**EXTRACT TO READ:**
::::

On the other hand, Bozball, Boris Johnson’s tradition-busting, foot-on-the-throttle, all-out attacking politics, is a goner. Some may claim he is still biding his time and like his hero Winston Churchill, he will once more step down the pavilion steps and make his way to the crease in triumph. That view, however, is, as he himself might put it, piffle. Bozball is dead. Deader than the Rawalpindi wicket on the fifth day of a Test match. And there is no one to blame other than the man who invented the genre.

Not that it hung around for long. As everyone who had ever encountered him in his jet-heeled trajectory to “world king”, its progenitor was not one destined for longevity. Sure, in December 2019, Johnson delivered an election result that was the equivalent of winning the toss on a perfect June morning and having first dibs at a flat, smooth Lord’s wicket, a playing surface with fewer wrinkles than Madonna’s face. Better still the opposition was captained by a floundering old veteran with a philosophical aversion to victory. And with that triumph, Bozball promised the earth, an oven-ready Brexit and the sunny uplands that lay beyond. Even the tea break was larded with tantalising possibility: we could have our cake and eat it.

::::

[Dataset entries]
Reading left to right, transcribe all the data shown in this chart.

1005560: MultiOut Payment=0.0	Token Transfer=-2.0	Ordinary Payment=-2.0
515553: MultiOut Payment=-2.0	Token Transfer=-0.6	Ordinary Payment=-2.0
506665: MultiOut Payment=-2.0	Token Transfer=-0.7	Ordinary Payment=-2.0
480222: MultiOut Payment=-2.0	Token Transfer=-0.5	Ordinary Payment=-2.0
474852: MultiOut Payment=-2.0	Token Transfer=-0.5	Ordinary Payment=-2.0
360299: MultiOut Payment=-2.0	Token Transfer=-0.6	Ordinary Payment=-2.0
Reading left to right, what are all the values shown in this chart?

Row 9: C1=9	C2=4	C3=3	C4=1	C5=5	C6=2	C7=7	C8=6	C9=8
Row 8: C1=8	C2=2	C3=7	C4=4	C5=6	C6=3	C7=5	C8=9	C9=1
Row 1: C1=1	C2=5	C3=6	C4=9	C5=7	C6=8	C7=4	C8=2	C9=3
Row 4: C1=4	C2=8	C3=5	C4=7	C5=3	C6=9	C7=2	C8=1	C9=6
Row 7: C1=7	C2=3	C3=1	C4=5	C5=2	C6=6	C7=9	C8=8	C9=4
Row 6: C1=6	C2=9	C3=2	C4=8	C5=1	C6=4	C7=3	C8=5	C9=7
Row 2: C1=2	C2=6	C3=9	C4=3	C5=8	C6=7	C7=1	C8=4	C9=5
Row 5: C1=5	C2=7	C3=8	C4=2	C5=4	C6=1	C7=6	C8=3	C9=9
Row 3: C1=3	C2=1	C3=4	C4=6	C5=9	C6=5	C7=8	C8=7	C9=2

::::

**EXERCISE SET:**
1 > Copy the stretch of the Bozball passage from "On the other" through "invented the genre.".
2 > According to the Bozball passage, in what month and year did Johnson deliver his election result?
3 > Render this sentence from the Bozball passage in Spanish: "And with that triumph, Bozball promised the earth, an oven-ready Brexit and the sunny uplands that lay beyond."
Rely only on the Bozball passage and nothing else.

**TASK ANSWERS:**
1 >
On the other hand, Bozball, Boris Johnson’s tradition-busting, foot-on-the-throttle, all-out attacking politics, is a goner. Some may claim he is still biding his time and like his hero Winston Churchill, he will once more step down the pavilion steps and make his way to the crease in triumph. That view, however, is, as he himself might put it, piffle. Bozball is dead. Deader than the Rawalpindi wicket on the fifth day of a Test match. And there is no one to blame other than the man who invented the genre.

2 > December 2019.

3 > Y con ese triunfo, Bozball prometió el oro y el moro, un Brexit listo para meter al horno y las soleadas tierras altas que se extendían más allá.